The 20 or 30 children toss and toss the footballs.  I begin to gain new admiration for the fact that there are enough passers to populate all of America’s high school’s football teams. I see now future quarterbacks today, for there is not one completed pass in the entire time of my viewing. One boy is throwing the ball off on a 45 degree angle. A girl tosses a wounded duck falling 10 feet short of her classmate target 20 feet away.  Another girl tells her mate, “You can throw the ball, but you can’t throw it where it’s supposed to go.”  The mate, who I envision as a future philosophy professor, exclaims, “Well, at least now we know our strengths and weaknesses. You can’t catch, but you can tell me what I am doing wrong. I can throw, but not in the right direction.” Toss-thud. Toss-thud. Toss-thud…

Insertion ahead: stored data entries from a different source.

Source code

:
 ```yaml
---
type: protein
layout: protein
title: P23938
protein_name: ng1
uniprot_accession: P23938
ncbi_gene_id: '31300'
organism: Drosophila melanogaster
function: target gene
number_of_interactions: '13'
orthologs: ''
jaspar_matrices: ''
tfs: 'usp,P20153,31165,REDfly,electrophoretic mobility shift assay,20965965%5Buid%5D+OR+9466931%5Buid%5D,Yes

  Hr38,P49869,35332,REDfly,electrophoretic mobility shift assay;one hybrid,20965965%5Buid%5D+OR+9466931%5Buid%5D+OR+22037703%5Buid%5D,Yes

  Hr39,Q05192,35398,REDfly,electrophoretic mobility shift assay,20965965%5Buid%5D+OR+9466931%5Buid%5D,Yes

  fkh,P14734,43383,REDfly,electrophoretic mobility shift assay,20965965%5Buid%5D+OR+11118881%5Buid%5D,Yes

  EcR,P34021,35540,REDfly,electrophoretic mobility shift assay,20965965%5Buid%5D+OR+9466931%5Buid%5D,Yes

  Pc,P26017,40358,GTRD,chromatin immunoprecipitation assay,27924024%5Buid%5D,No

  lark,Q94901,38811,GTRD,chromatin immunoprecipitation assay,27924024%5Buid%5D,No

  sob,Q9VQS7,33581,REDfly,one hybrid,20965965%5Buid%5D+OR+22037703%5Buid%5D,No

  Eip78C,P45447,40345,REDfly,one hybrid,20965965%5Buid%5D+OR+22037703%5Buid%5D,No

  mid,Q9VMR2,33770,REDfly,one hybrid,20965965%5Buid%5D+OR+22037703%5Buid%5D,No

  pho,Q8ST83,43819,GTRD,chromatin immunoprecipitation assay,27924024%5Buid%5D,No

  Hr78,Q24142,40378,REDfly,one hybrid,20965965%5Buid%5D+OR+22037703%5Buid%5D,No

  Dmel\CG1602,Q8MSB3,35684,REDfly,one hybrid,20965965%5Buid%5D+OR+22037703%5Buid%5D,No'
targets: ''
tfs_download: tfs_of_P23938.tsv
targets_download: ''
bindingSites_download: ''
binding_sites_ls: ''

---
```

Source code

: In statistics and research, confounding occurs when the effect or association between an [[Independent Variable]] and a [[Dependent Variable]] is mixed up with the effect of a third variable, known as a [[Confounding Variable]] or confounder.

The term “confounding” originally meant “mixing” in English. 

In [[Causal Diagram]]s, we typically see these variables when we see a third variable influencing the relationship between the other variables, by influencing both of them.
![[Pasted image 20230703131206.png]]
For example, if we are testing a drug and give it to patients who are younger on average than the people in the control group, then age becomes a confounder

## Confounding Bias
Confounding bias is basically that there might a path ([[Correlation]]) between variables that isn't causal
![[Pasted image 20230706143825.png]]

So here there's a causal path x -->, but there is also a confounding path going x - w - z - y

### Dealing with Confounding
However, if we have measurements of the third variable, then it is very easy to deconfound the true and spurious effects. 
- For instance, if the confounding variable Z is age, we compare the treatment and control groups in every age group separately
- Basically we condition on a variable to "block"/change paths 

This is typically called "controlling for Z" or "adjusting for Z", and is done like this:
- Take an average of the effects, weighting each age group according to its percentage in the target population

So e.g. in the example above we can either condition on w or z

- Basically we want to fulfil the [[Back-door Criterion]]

Maybe the philosopher quarterback got the point of the day’s lesson plan.  “At least we know our strengths and weaknesses.”  That might be enough to save a life.  In my weakness, Lord, make me strong.  My strength is in you, Lord. My hope is in you, Lord.  Lord, teach me to believe that you care for dying leaves and baby buds. And me.  

Saturday, October 4, 2014

Finding Mr. Murray

When Ted Melfi decided to write his movie “Mr. Vincent”  he had one lead actor in mind, Bill Murray.  Bill Murray, he surmised, would be the perfect fit for the role of the gruff, self-absorbed Viet Nam vet whose life is redeemed by a child. (WSJ 10.3.14, D. Steinberg)  Mr. Melfi’s problem was that he didn’t know how to find Mr. Murray and Mr. Murray doesn’t like to be found, especially by a first time screen writer/ “wanna-be” director.  But Ted was sure that he needed Bill if this movie was going to be what he envisioned.  So Ted starts calling around Hollywood. (This is a true story.) He finds a producer, who he knew from other work, who had worked with Bill, who finally agrees to give out Bill’s 800 phone number. That’s it. An 800 number.

Ted starts calling the 800 number and leaving messages.  The 800 number is an answering service with a recorded voicemail voice telling him to press 5 and leave a message. This went on for a couple of months.  Finally, after leaving long voice mails describing the role and the movie and begging for a call back, one day an attorney calls Ted and direct him to send a one page letter describing the role to a post office box in New York.  A few weeks pass and Ted receives instructions to send the script to Martha’s Vineyard, and then a few weeks later to send it again to South Carolina.  Weeks pass. And then, one day Ted is driving along and his phone rings and the voice on the other end is, you guessed it, Bill Murray.

Bill tells Ted he likes the movie and they should talk. Now. In Cannes.  Mr. Melfi explains that he is working in Los Angeles.  So Bill says that maybe it’s not meant to be and hangs up. He’ll call some other time.  This drives Ted into such a state of stress that he throws out his back. He can hardly function, thinking his dream was ended. Until he gets a text two weeks later from Bill: let’s meet in an hour at the airport.  Ted puts on his back brace, takes his pain pills and goes to meet Bill.  They meet and drive for three hours to Bill’s place and, well, as they say, the rest is history. “Mr. Vincent” is coming to a theatre near you, starring (wait for it)…Bill Murray.

Whatever your dream is, what are you willing to do to make it come true? How long will you wait to find your “Mr. Murray”?  Oh, and, God doesn’t have an 800 number.